God brought Israel into the wilderness under Moses to train them in His ways. Unfortunately, only a few actually learned the required lessons. Most of the people grumbled and complained because they did not agree with the manner in which God was leading them. Whenever God tested their faith, they failed. From the time they left Egypt to the time they were commanded to enter the Promised Land at Kadesh-barnea, God tested them ten times (Numbers 14:22). This covered a period of only a year and a half.
At Mount Sinai, God promised to make them His peculiar treasure (i.e., “My people”) if they would obey His commands. Yet after 40 years they still had not become His people, for He found it necessary to make a second covenant with them in the plains of Moab (Deuteronomy 29:1). This was a covenant where God Himself took an oath to make them His people (Deuteronomy 29:12, 13).
This, of course, was the promise of the New Covenant, which was to be fulfilled over a long period of time. In the interim, only the remnant of grace would carry this promise, while the vast majority was blinded. In Elijah’s day there were just 7,000 men in this remnant. In our day the ratio probably remains the same. Many are called as believers, but few are chosen overcomers.
In Solomon’s prayer to dedicate the temple, we read in 2 Chronicles 7:13, 14,
13 If I shut up the heavens so that there is no rain, or if I command the locust to devour the land, or if I send pestilence among My people, 14 and My people who are called by My name humble themselves and pray and seek My face and turn from their wicked ways, then I will hear from heaven, will forgive their sin, and will heal their land.
Solomon was not appealing to the wicked to repent but to “My people who are called by My name.” This is an appeal to the remnant of grace. When the heavens were shut up in the days of Elijah, it was the remnant of grace that was called to repent and to change the situation. It would seem that they did not think to do so until the drought had ravaged the land for three years. But when they sought the face of God, Elijah was sent back to confront King Ahab.
We today have a different kind of drought and famine. Amos 8:11, 12 prophesies,
11 “Behold, days are coming,” declares the Lord God, “when I will send a famine on the land, not a famine for bread or a thirst for water, but rather for hearing the words of the Lord. 12 People will stagger from sea to sea and from the north even to the east; they will go to and fro to seek the word of the Lord, but they will not find it.”

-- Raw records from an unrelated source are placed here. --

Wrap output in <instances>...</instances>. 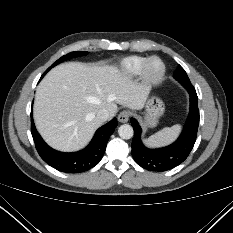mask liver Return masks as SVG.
<instances>
[{
	"instance_id": "1",
	"label": "liver",
	"mask_w": 233,
	"mask_h": 233,
	"mask_svg": "<svg viewBox=\"0 0 233 233\" xmlns=\"http://www.w3.org/2000/svg\"><path fill=\"white\" fill-rule=\"evenodd\" d=\"M146 100L147 88L115 66L68 62L49 71L38 85L33 116L51 147L72 152L85 147L101 126L96 118L100 109L112 118L117 104L139 110Z\"/></svg>"
}]
</instances>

This is a different sort of famine, where the Bible is the best-selling book in America, yet the church is blind to many of its revelations. The church as a whole has cast aside the law of God, not realizing that they are rejecting the word of God and disagreeing with His nature. Their ignorance of the law blinds them to the nature of sin and prevents them from repentance. Such people lack the authority and standing in the divine court to fulfill Solomon’s prayer. The solution is for “My people” to repent on behalf of the nation and the church itself.
This is about to change. I believe that repentance by God’s people will soon reach a crescendo in the divine court that will cause God to end the famine of the word. This will break the power of Mystery Babylon, and God will send forth His Holy Spirit in a fresh outpouring of the Spirit. The Spirit will be comparable to the original Pentecost at Mount Sinai, which was a revelation of the word of God—the law, the prophets, and the New Testament writings.
We see, then, the importance of repentance and also the role that the overcoming remnant of grace must play in the solution to the famine of the word.